• **WORK ORDER**:
Of all the entries below, retype only the lines from the one with "right knee: (320, 373)" through the one with "left elbow: (452, 347)", exactly as they appear.
──────── DATASET RECORDS
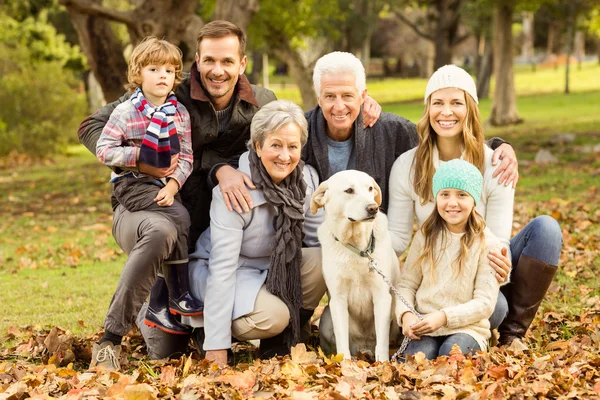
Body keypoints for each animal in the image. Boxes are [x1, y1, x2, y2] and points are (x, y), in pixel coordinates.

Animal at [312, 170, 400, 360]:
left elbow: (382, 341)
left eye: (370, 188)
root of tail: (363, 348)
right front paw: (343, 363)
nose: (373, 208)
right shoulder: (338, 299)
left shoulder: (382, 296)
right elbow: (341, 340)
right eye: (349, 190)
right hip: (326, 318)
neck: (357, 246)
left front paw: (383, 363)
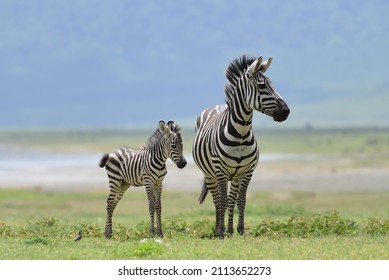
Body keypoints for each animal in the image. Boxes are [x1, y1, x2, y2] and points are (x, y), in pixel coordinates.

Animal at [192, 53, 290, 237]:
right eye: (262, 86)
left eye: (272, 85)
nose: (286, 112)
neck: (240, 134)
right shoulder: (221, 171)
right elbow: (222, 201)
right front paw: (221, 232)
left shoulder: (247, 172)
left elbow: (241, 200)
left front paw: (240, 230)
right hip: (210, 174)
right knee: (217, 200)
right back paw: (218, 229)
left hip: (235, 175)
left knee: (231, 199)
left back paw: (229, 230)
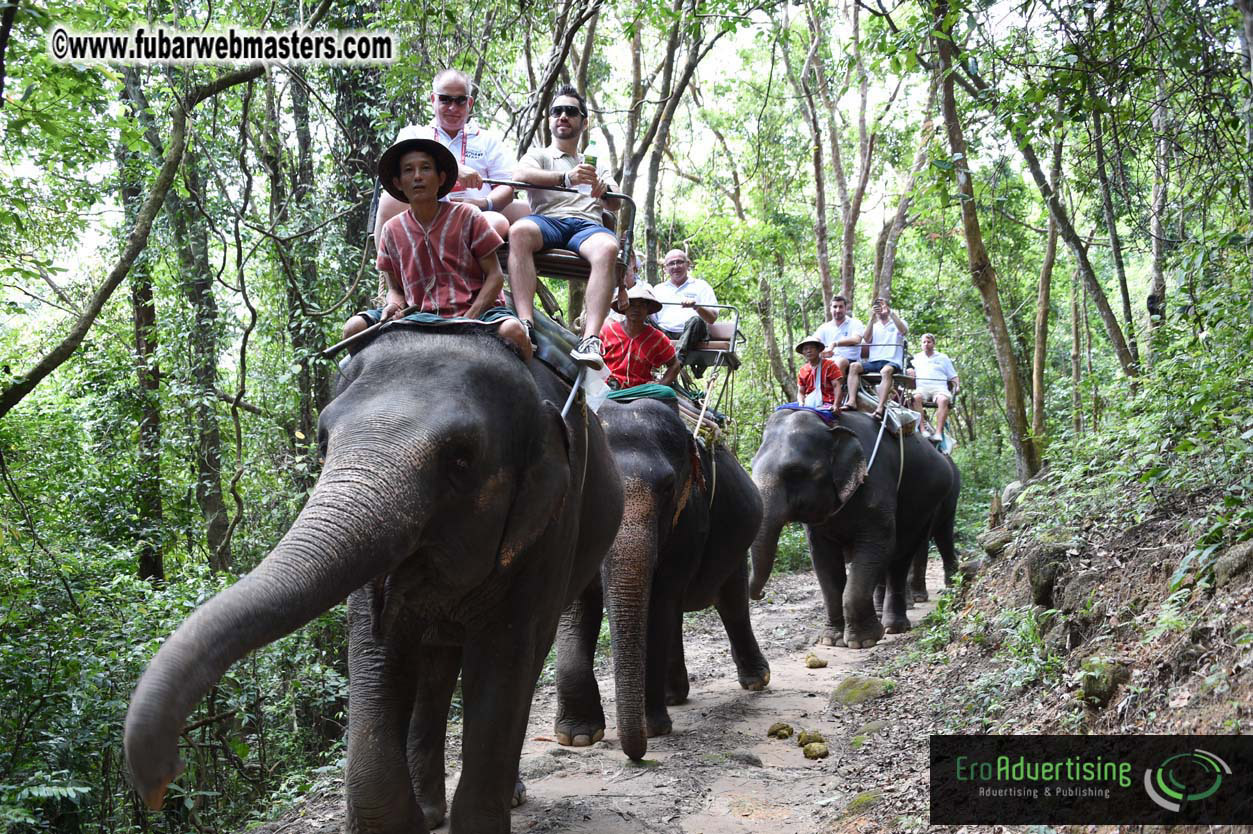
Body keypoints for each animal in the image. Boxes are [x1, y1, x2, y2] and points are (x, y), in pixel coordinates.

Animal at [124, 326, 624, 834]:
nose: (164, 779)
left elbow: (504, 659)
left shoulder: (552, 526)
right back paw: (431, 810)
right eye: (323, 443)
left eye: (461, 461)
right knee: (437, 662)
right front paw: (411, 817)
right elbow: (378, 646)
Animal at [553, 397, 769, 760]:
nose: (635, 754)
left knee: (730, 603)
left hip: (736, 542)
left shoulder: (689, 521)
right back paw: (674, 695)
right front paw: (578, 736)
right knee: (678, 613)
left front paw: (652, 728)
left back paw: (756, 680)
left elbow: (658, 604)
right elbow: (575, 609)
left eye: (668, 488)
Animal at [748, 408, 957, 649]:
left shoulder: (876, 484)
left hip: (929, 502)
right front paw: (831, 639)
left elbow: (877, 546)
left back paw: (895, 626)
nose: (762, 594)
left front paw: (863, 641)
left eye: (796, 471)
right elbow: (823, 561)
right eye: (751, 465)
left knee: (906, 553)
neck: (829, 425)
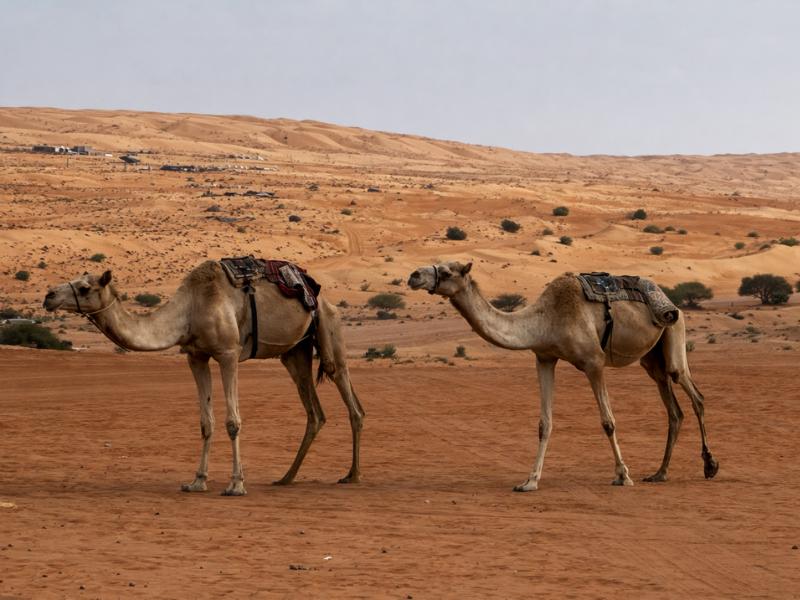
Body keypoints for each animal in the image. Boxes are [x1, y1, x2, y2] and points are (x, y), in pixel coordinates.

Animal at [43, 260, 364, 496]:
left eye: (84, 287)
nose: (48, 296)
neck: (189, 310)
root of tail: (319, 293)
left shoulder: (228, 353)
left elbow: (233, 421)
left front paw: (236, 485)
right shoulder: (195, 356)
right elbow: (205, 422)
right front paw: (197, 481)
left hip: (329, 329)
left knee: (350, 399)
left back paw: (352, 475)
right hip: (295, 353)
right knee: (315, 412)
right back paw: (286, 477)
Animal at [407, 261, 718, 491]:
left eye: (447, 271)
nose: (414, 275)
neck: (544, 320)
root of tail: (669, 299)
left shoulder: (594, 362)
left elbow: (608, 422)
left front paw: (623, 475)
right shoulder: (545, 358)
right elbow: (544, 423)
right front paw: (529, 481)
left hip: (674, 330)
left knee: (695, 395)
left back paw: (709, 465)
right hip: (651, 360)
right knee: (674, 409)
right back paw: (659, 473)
────────────────
──────── DATASET RECORDS
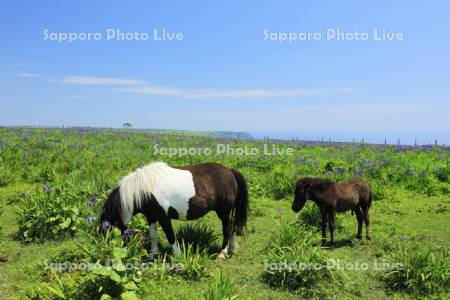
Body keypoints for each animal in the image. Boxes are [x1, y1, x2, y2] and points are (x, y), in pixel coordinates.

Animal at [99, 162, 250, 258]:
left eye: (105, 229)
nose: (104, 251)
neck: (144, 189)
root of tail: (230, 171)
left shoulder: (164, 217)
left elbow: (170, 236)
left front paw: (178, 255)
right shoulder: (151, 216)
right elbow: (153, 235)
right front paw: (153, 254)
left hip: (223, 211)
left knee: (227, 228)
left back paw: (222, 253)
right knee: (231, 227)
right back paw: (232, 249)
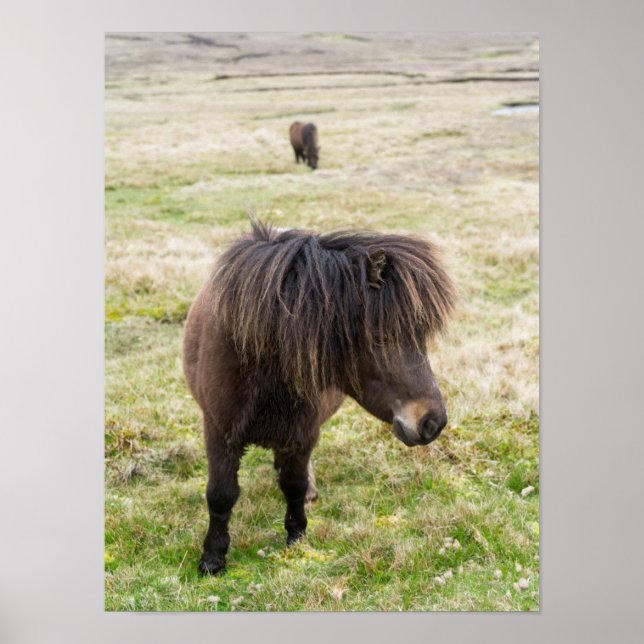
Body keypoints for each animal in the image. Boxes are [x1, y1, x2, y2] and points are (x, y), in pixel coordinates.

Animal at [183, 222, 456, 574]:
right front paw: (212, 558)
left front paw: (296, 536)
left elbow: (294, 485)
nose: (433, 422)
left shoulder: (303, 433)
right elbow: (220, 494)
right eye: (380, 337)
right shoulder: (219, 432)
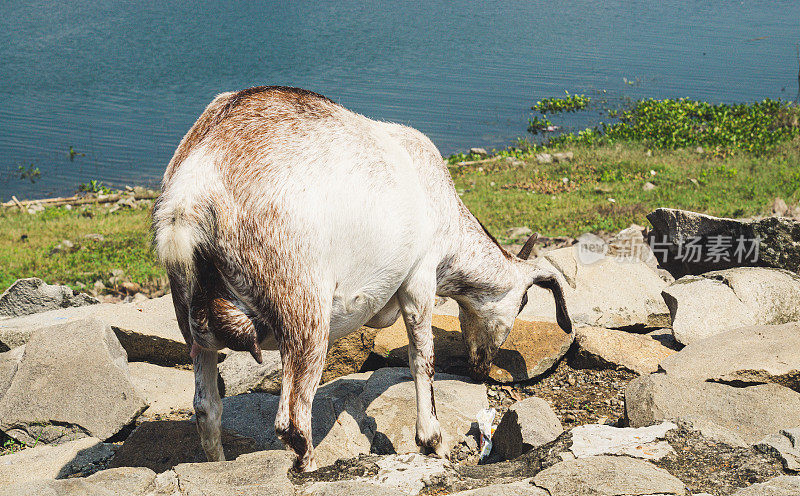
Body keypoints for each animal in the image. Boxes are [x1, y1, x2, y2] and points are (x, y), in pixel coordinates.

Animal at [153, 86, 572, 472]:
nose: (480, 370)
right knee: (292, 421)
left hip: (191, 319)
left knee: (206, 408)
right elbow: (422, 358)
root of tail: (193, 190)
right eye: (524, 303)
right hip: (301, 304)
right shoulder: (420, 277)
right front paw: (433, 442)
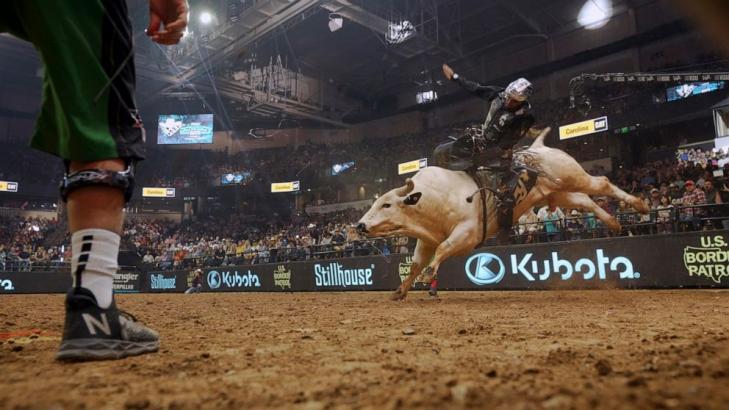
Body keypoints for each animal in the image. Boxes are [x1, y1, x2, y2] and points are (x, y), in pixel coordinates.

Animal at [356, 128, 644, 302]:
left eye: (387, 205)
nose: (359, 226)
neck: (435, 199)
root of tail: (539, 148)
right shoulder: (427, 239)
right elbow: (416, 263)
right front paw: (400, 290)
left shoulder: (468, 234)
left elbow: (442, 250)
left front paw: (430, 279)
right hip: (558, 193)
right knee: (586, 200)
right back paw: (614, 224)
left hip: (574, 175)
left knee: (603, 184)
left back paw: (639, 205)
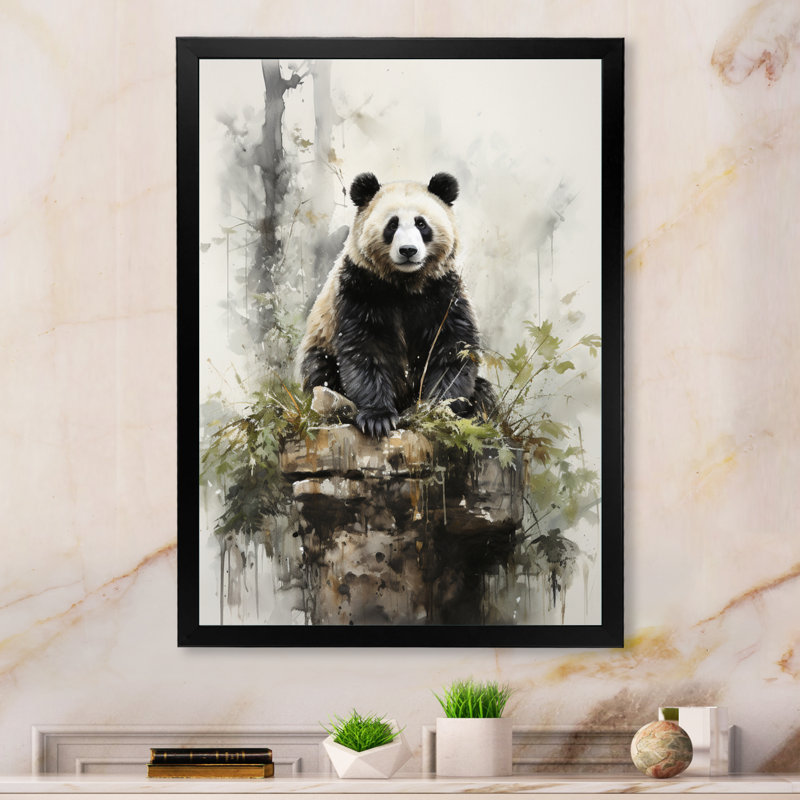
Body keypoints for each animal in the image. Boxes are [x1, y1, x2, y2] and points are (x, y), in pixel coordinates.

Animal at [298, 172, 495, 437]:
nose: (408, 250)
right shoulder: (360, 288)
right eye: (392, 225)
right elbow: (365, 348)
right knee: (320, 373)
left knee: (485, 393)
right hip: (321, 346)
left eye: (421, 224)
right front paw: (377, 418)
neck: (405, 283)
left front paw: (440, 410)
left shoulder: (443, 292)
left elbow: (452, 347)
────────────────
──────── DATASET RECORDS
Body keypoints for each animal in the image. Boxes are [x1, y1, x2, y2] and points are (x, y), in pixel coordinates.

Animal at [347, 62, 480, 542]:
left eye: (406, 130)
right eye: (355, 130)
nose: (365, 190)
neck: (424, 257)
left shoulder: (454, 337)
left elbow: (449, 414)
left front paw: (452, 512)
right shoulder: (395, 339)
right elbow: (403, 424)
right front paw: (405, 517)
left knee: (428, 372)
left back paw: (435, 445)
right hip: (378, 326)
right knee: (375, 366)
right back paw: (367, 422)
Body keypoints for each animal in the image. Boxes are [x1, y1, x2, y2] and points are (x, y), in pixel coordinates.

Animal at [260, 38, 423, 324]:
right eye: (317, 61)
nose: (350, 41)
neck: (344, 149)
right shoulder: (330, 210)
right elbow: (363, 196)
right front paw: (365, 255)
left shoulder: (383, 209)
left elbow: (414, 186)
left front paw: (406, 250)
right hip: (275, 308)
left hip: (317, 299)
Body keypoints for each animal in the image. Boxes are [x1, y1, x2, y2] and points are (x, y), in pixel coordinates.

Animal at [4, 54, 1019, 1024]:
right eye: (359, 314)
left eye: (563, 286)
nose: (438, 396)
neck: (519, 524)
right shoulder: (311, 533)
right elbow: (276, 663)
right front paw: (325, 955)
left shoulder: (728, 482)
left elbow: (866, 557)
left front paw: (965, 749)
────────────────
• **TASK OUTPUT**:
right knee: (320, 373)
left knee: (485, 393)
right hip: (321, 346)
left eye: (421, 224)
right front paw: (377, 418)
neck: (405, 283)
left front paw: (440, 410)
left shoulder: (443, 292)
left elbow: (452, 347)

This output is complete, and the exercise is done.